Hacker News new | ask | show | jobs
by jacoblyles 5748 days ago
Early Scribd broke the web by taking open format documents, putting them in a proprietary wrapper, and calling it a "service".

Middle Scribd fixed their own brokenness by moving to HTML 5 (which is sometimes more convenient than a PDF, and is certainly "open" and accessible).

Late Scribd is again breaking the web by moving documents behind a paywall. Some qualities are just baked into a company's DNA.

1 comments

Thank you. I've never understood why Scribd exists at all.

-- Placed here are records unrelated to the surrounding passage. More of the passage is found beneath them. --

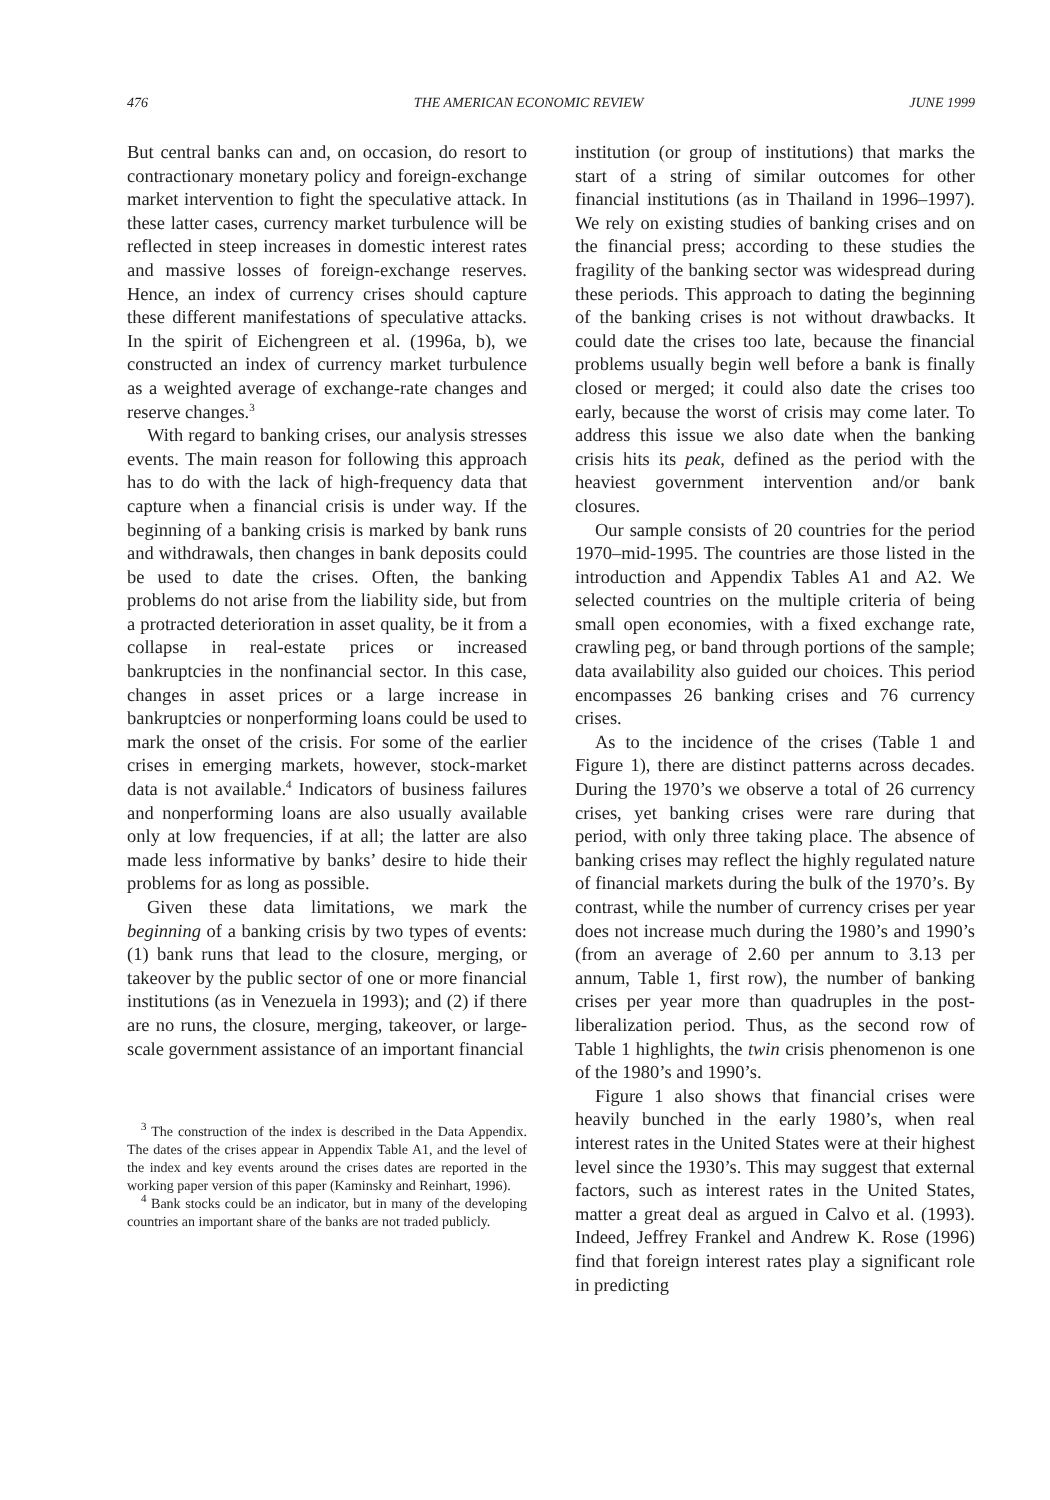476 THE AMERICAN ECONOMIC REVIEW JUNE 1999
But central banks can and, on occasion, do resort to contractionary monetary policy and foreign-exchange market intervention to fight the speculative attack. In these latter cases, currency market turbulence will be reflected in steep increases in domestic interest rates and massive losses of foreign-exchange reserves. Hence, an index of currency crises should capture these different manifestations of speculative attacks. In the spirit of Eichengreen et al. (1996a, b), we constructed an index of currency market turbulence as a weighted average of exchange-rate changes and reserve changes.<sup>3</sup>
With regard to banking crises, our analysis stresses events. The main reason for following this approach has to do with the lack of high-frequency data that capture when a financial crisis is under way. If the beginning of a banking crisis is marked by bank runs and withdrawals, then changes in bank deposits could be used to date the crises. Often, the banking problems do not arise from the liability side, but from a protracted deterioration in asset quality, be it from a collapse in real-estate prices or increased bankruptcies in the nonfinancial sector. In this case, changes in asset prices or a large increase in bankruptcies or nonperforming loans could be used to mark the onset of the crisis. For some of the earlier crises in emerging markets, however, stock-market data is not available.<sup>4</sup> Indicators of business failures and nonperforming loans are also usually available only at low frequencies, if at all; the latter are also made less informative by banks’ desire to hide their problems for as long as possible.
Given these data limitations, we mark the beginning of a banking crisis by two types of events: (1) bank runs that lead to the closure, merging, or takeover by the public sector of one or more financial institutions (as in Venezuela in 1993); and (2) if there are no runs, the closure, merging, takeover, or large-scale government assistance of an important financial
<sup>3</sup> The construction of the index is described in the Data Appendix. The dates of the crises appear in Appendix Table A1, and the level of the index and key events around the crises dates are reported in the working paper version of this paper (Kaminsky and Reinhart, 1996).
<sup>4</sup> Bank stocks could be an indicator, but in many of the developing countries an important share of the banks are not traded publicly.
institution (or group of institutions) that marks the start of a string of similar outcomes for other financial institutions (as in Thailand in 1996–1997). We rely on existing studies of banking crises and on the financial press; according to these studies the fragility of the banking sector was widespread during these periods. This approach to dating the beginning of the banking crises is not without drawbacks. It could date the crises too late, because the financial problems usually begin well before a bank is finally closed or merged; it could also date the crises too early, because the worst of crisis may come later. To address this issue we also date when the banking crisis hits its peak, defined as the period with the heaviest government intervention and/or bank closures.
Our sample consists of 20 countries for the period 1970–mid-1995. The countries are those listed in the introduction and Appendix Tables A1 and A2. We selected countries on the multiple criteria of being small open economies, with a fixed exchange rate, crawling peg, or band through portions of the sample; data availability also guided our choices. This period encompasses 26 banking crises and 76 currency crises.
As to the incidence of the crises (Table 1 and Figure 1), there are distinct patterns across decades. During the 1970’s we observe a total of 26 currency crises, yet banking crises were rare during that period, with only three taking place. The absence of banking crises may reflect the highly regulated nature of financial markets during the bulk of the 1970’s. By contrast, while the number of currency crises per year does not increase much during the 1980’s and 1990’s (from an average of 2.60 per annum to 3.13 per annum, Table 1, first row), the number of banking crises per year more than quadruples in the post-liberalization period. Thus, as the second row of Table 1 highlights, the twin crisis phenomenon is one of the 1980’s and 1990’s.
Figure 1 also shows that financial crises were heavily bunched in the early 1980’s, when real interest rates in the United States were at their highest level since the 1930’s. This may suggest that external factors, such as interest rates in the United States, matter a great deal as argued in Calvo et al. (1993). Indeed, Jeffrey Frankel and Andrew K. Rose (1996) find that foreign interest rates play a significant role in predicting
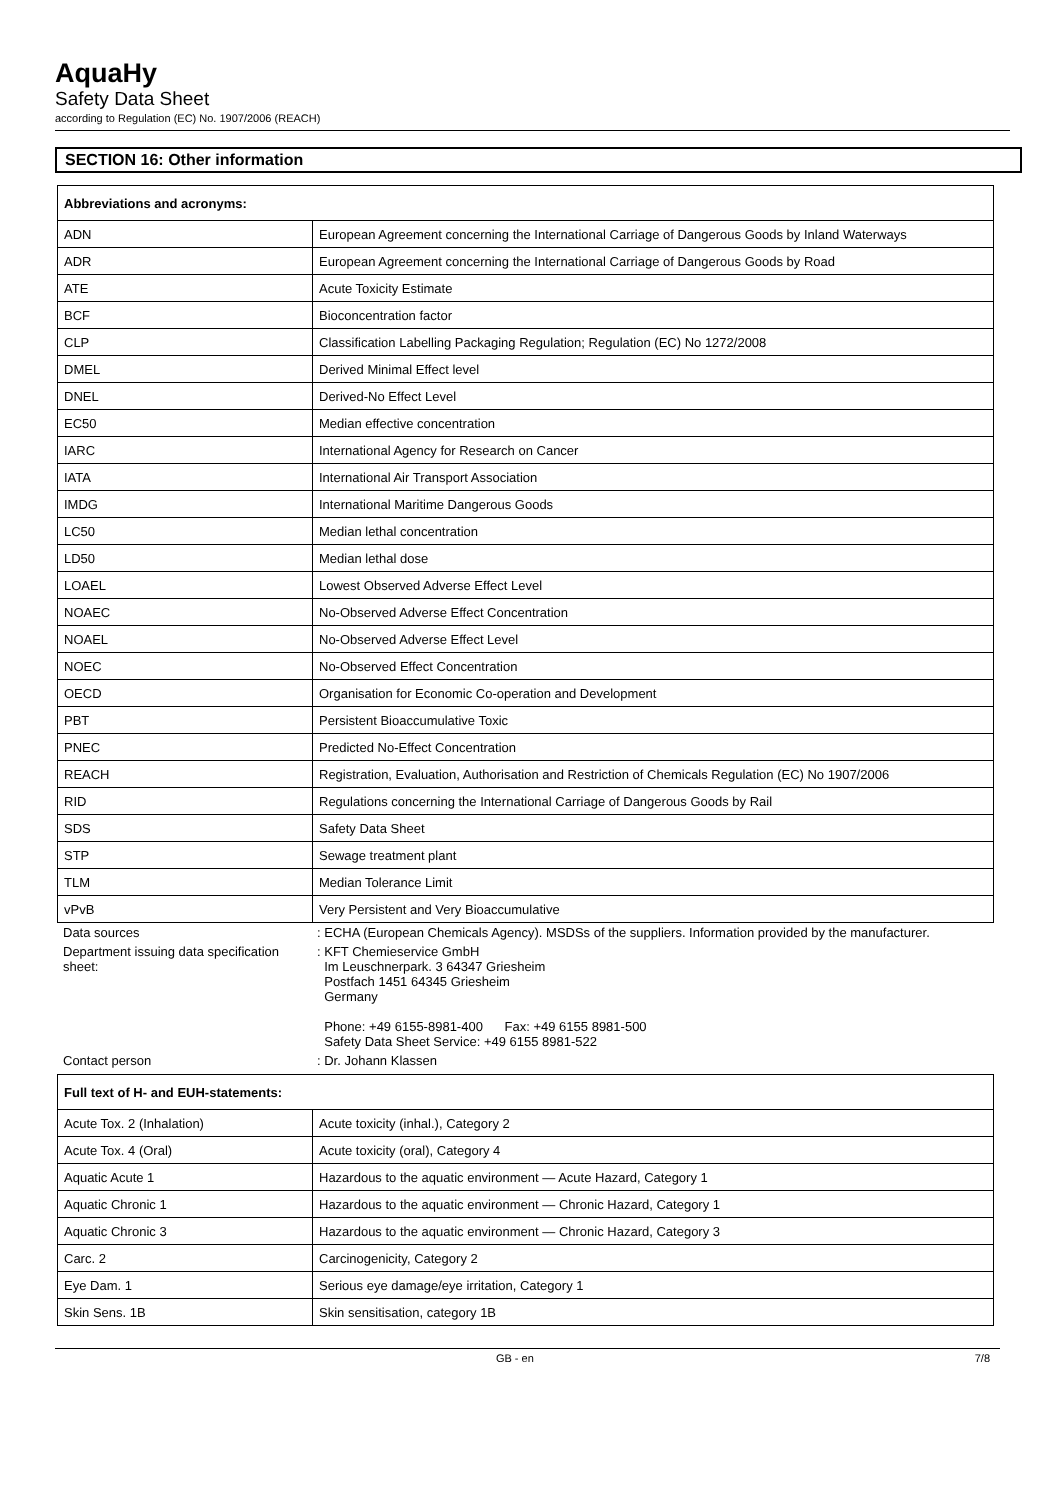AquaHy
Safety Data Sheet
according to Regulation (EC) No. 1907/2006 (REACH)
SECTION 16: Other information
| Abbreviations and acronyms: | |
| --- | --- |
| ADN | European Agreement concerning the International Carriage of Dangerous Goods by Inland Waterways |
| ADR | European Agreement concerning the International Carriage of Dangerous Goods by Road |
| ATE | Acute Toxicity Estimate |
| BCF | Bioconcentration factor |
| CLP | Classification Labelling Packaging Regulation; Regulation (EC) No 1272/2008 |
| DMEL | Derived Minimal Effect level |
| DNEL | Derived-No Effect Level |
| EC50 | Median effective concentration |
| IARC | International Agency for Research on Cancer |
| IATA | International Air Transport Association |
| IMDG | International Maritime Dangerous Goods |
| LC50 | Median lethal concentration |
| LD50 | Median lethal dose |
| LOAEL | Lowest Observed Adverse Effect Level |
| NOAEC | No-Observed Adverse Effect Concentration |
| NOAEL | No-Observed Adverse Effect Level |
| NOEC | No-Observed Effect Concentration |
| OECD | Organisation for Economic Co-operation and Development |
| PBT | Persistent Bioaccumulative Toxic |
| PNEC | Predicted No-Effect Concentration |
| REACH | Registration, Evaluation, Authorisation and Restriction of Chemicals Regulation (EC) No 1907/2006 |
| RID | Regulations concerning the International Carriage of Dangerous Goods by Rail |
| SDS | Safety Data Sheet |
| STP | Sewage treatment plant |
| TLM | Median Tolerance Limit |
| vPvB | Very Persistent and Very Bioaccumulative |
| Data sources | : ECHA (European Chemicals Agency). MSDSs of the suppliers. Information provided by the manufacturer. |
| Department issuing data specification sheet: | : KFT Chemieservice GmbH Im Leuschnerpark. 3 64347 Griesheim Postfach 1451 64345 Griesheim Germany Phone: +49 6155-8981-400 Fax: +49 6155 8981-500 Safety Data Sheet Service: +49 6155 8981-522 |
| Contact person | : Dr. Johann Klassen |
| Full text of H- and EUH-statements: | |
| --- | --- |
| Acute Tox. 2 (Inhalation) | Acute toxicity (inhal.), Category 2 |
| Acute Tox. 4 (Oral) | Acute toxicity (oral), Category 4 |
| Aquatic Acute 1 | Hazardous to the aquatic environment — Acute Hazard, Category 1 |
| Aquatic Chronic 1 | Hazardous to the aquatic environment — Chronic Hazard, Category 1 |
| Aquatic Chronic 3 | Hazardous to the aquatic environment — Chronic Hazard, Category 3 |
| Carc. 2 | Carcinogenicity, Category 2 |
| Eye Dam. 1 | Serious eye damage/eye irritation, Category 1 |
| Skin Sens. 1B | Skin sensitisation, category 1B |
GB - en 7/8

The web has done fine at moving documents around before Scribd, and it'll keep doing it fine long after they disappear.
I would prefer a service that just focuses on the .pdf discovery rather than a viewer, so like Google Scholar with some social services around it.

You can still get the viewing stats, your just not at the services whim, simply move your file and the service will just remove the listing. Makes sense to me, probably some stuff like this out there seems fairly obvious.

emailing pdf's is not my definition of "doing fine", I am not following the current drama much, but I do thank scribd for letting me look at content I would have otherwise ignored on seeing ".pdf"
I always thought that Scribd was just a reaction to how awful Adobe's free PDF reader has become.
What is the problem with pdf ? Editing a document in html is too painful.
What does that quality of Adobe's pdf reader have to do with the ease of editing documents in html or pdf?